Apple recently revealed that iOS 9.3, which was released on Monday in beta form to developers, contains a blissful new feature called Night Shift. It allows users to shift the colors of their display from cooler tones, which tend to be harsher on the eyes, to warmer, more sleep-friendly colors.
Users can do this manually in the settings app, or they can set a schedule — from 8 p.m. to 7 a.m., for example. Alternatively, they can let Apple do the work for them: the feature also has also a geolocation feature, which means you can also choose to have it automatically kick in from sunset to sunrise wherever you happen to be in the world.
Take a look at Night Shift in action:
Studies have shown that staring at blue light late into the night is worse for your health and hamstrings your body's ability to get a good night's sleep. Apple notes in its iOS 9.3 preview that "exposure to bright blue light in the evening can affect your circadian rhythms and make it harder to fall asleep."

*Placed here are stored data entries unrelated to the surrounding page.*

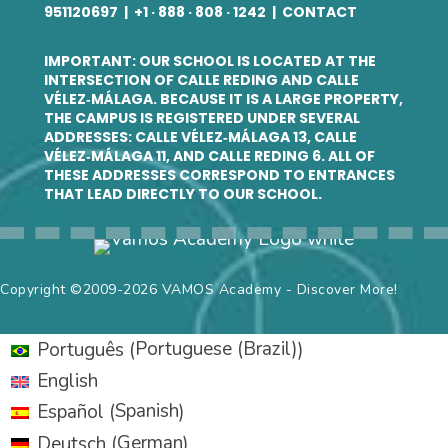
951120697
| +
1 · 888 · 808 · 1242
|
CONTACT
IMPORTANT: OUR SCHOOL IS LOCATED AT THE
INTERSECTION OF CALLE REDING AND CALLE
VÉLEZ‑MÁLAGA. BECAUSE IT IS A LARGE PROPERTY,
THE CAMPUS IS REGISTERED UNDER SEVERAL
ADDRESSES: CALLE VÉLEZ‑MÁLAGA 13, CALLE
VÉLEZ‑MÁLAGA 11, AND CALLE REDING 6. ALL OF
THESE ADDRESSES CORRESPOND TO ENTRANCES
THAT LEAD DIRECTLY TO OUR SCHOOL.
Copyright ©2009-2026 VAMOS Academy - Discover More!
Portuguese (Brazil)
Português
(
)
English
Spanish
Español
(
)
German
Deutsch
(
)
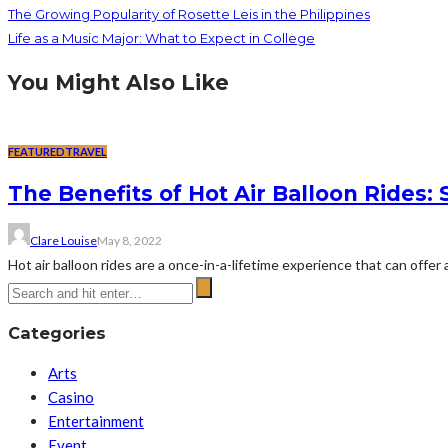
The Growing Popularity of Rosette Leis in the Philippines
Life as a Music Major: What to Expect in College
You Might Also Like
FEATURED
TRAVEL
The Benefits of Hot Air Balloon Rides:
Clare Louise
May 8, 2022
Hot air balloon rides are a once-in-a-lifetime experience that can offe
Categories
Arts
Casino
Entertainment
Event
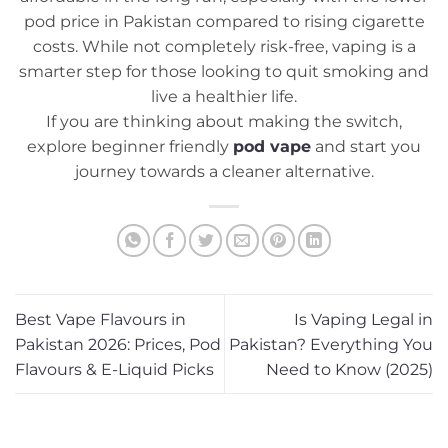
pod price in Pakistan compared to rising cigarette
costs. While not completely risk-free, vaping is a
smarter step for those looking to quit smoking and
live a healthier life.
If you are thinking about making the switch,
explore beginner friendly
pod vape
and start you
journey towards a cleaner alternative.
Best Vape Flavours in
Is Vaping Legal in
Pakistan 2026: Prices, Pod
Pakistan? Everything You
Flavours & E-Liquid Picks
Need to Know (2025)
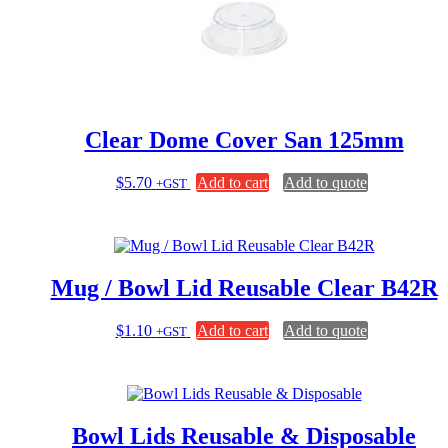
Clear Dome Cover San 125mm
$
5.70
Add to cart
Add to quote
+GST
Mug / Bowl Lid Reusable Clear B42R
$
1.10
Add to cart
Add to quote
+GST
Bowl Lids Reusable & Disposable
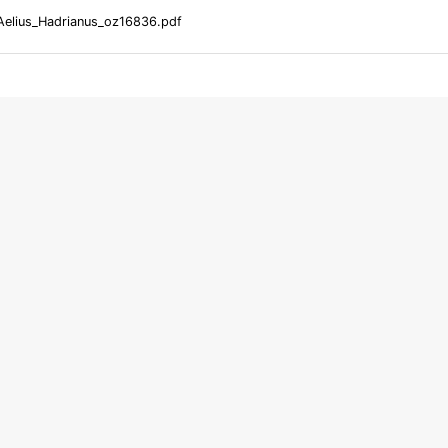
Aelius_Hadrianus_oz16836.pdf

Night Shift is designed to quash that dangerous blue light and give Apple users the tools they need for a better night's sleep. Given how much we use our devices — particularly before we fall asleep — it's a welcome addition to the iPhone and iPad arsenals.

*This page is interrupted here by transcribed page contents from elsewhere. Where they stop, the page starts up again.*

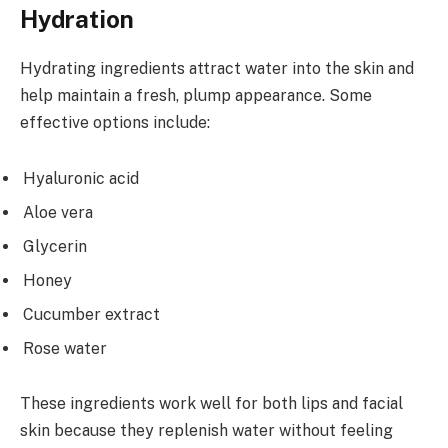
Hydration
Hydrating ingredients attract water into the skin and
help maintain a fresh, plump appearance. Some
effective options include:
Hyaluronic acid
Aloe vera
Glycerin
Honey
Cucumber extract
Rose water
These ingredients work well for both lips and facial
skin because they replenish water without feeling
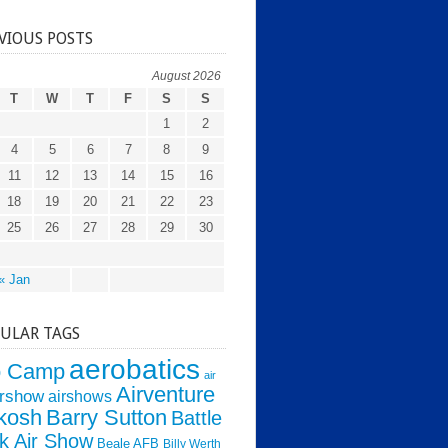
VIOUS POSTS
August 2026
T
W
T
F
S
S
1
2
4
5
6
7
8
9
11
12
13
14
15
16
18
19
20
21
22
23
25
26
27
28
29
30
« Jan
ULAR TAGS
aerobatics
o Camp
air
Airventure
irshow
airshows
kosh
Barry Sutton
Battle
k Air Show
Beale AFB
Billy Werth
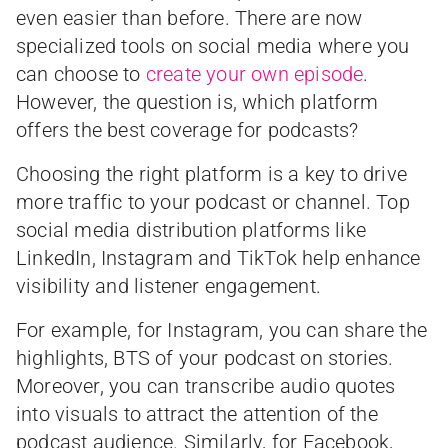
even easier than before. There are now
specialized tools on social media where you
can choose to
create your own episode
.
However, the question is, which platform
offers the best coverage for podcasts?
Choosing the right platform is a key to drive
more traffic to your podcast or channel. Top
social media distribution platforms like
LinkedIn, Instagram and TikTok help enhance
visibility and listener engagement.
For example, for Instagram, you can share the
highlights, BTS of your podcast on stories.
Moreover, you can transcribe audio quotes
into visuals to attract the attention of the
podcast audience. Similarly, for Facebook,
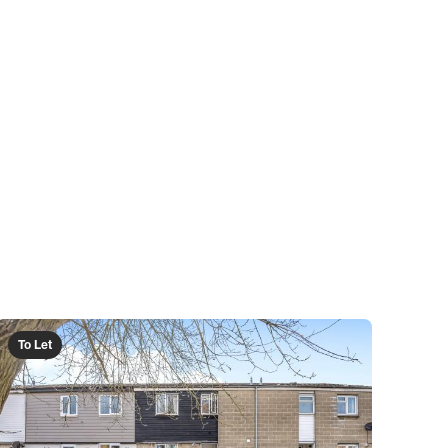
To Let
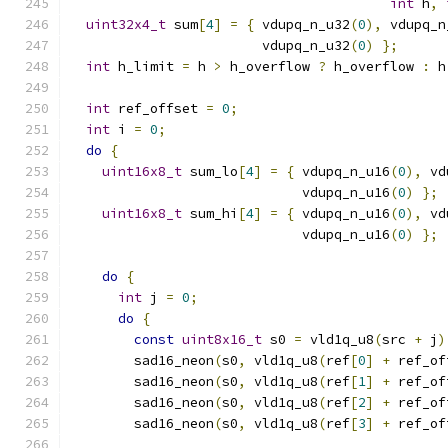
int
 h
,
uint32x4_t
 sum
[
4
]
=
{
 vdupq_n_u32
(
0
),
 vdupq_n
                        vdupq_n_u32
(
0
)
};
int
 h_limit 
=
 h 
>
 h_overflow 
?
 h_overflow 
:
 h
int
 ref_offset 
=
0
;
int
 i 
=
0
;
do
{
uint16x8_t
 sum_lo
[
4
]
=
{
 vdupq_n_u16
(
0
),
 vd
                             vdupq_n_u16
(
0
)
};
uint16x8_t
 sum_hi
[
4
]
=
{
 vdupq_n_u16
(
0
),
 vd
                             vdupq_n_u16
(
0
)
};
do
{
int
 j 
=
0
;
do
{
const
uint8x16_t
 s0 
=
 vld1q_u8
(
src 
+
 j
)
        sad16_neon
(
s0
,
 vld1q_u8
(
ref
[
0
]
+
 ref_of
        sad16_neon
(
s0
,
 vld1q_u8
(
ref
[
1
]
+
 ref_of
        sad16_neon
(
s0
,
 vld1q_u8
(
ref
[
2
]
+
 ref_of
        sad16_neon
(
s0
,
 vld1q_u8
(
ref
[
3
]
+
 ref_of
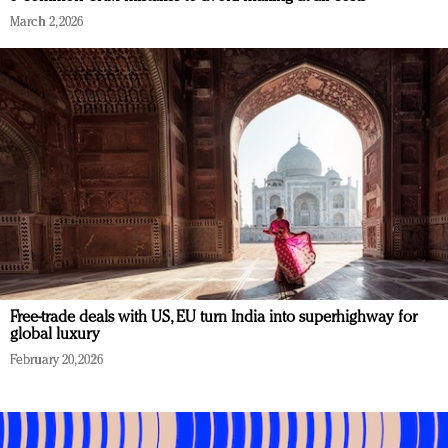
March 2, 2026
Free-trade deals with US, EU turn India into superhighway for
global luxury
February 20, 2026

Of course, Apple isn't breaking new ground by adding Night Shift. Other apps, like Flux, have been around for some time and do exactly the same thing. But as Alex Hern points out in the Guardian, while Flux is currently available for desktop and laptop computers, Apple has been oddly reluctant to allow it or other similar third-party apps into the iOS space.

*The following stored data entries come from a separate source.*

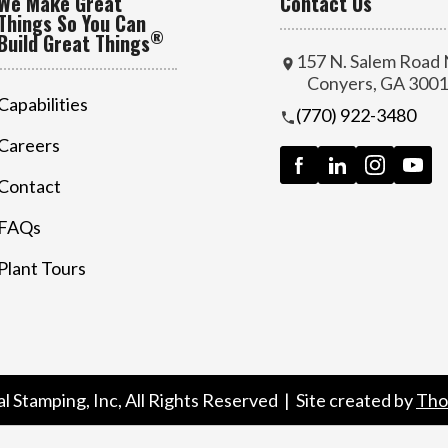
We Make Great
Contact Us
Things So You Can
®
Build Great Things
157 N. Salem Road
Conyers, GA 300
Capabilities
(770) 922-3480
Careers
Contact
FAQs
Plant Tours
al Stamping, Inc
, All Rights Reserved | Site created by
Tho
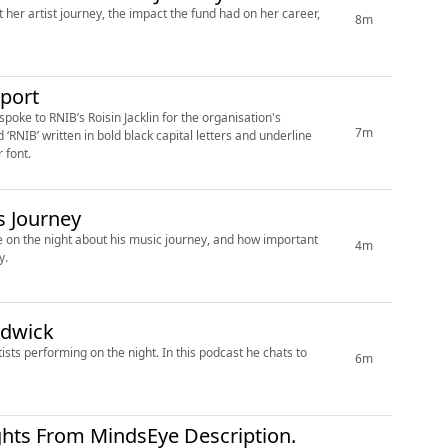
her artist journey, the impact the fund had on her career,
8m
port
poke to RNIB’s Roisin Jacklin for the organisation's
7m
 font.
s Journey
e on the night about his music journey, and how important
4m
y.
rdwick
ists performing on the night. In this podcast he chats to
6m
ghts From MindsEye Description.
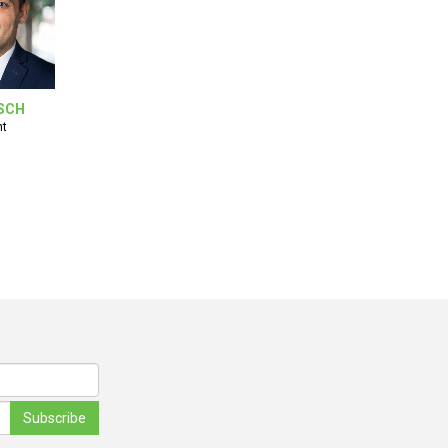
SCH
nt
Subscribe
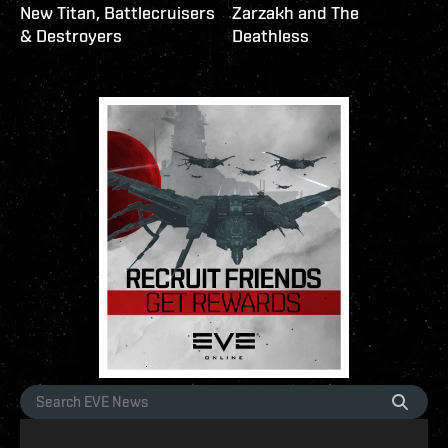
New Titan, Battlecruisers
Zarzakh and The
& Destroyers
Deathless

Flux was available for "jailbroken" devices — phones or tablets that don't have Apple's software restrictions on them — but Apple never gave it a spot in the App Store. In November, the company requested that Flux stop users from downloading the app on iOS at all.
We may now have an answer for Apple's resistance: It wanted to build its own version.
Besides Night Shift, iOS 9.3 will reportedly include new security features for Notes, improvements to Apple News, new languages for Siri and better communication between the Health app and third-party apps, among other features.
However, given that it's still in developer beta, these perks might not look exactly the same when the official iOS 9.3 is released to the public, the date of which is still unknown. According to iMore, the release should be coming in the next few months.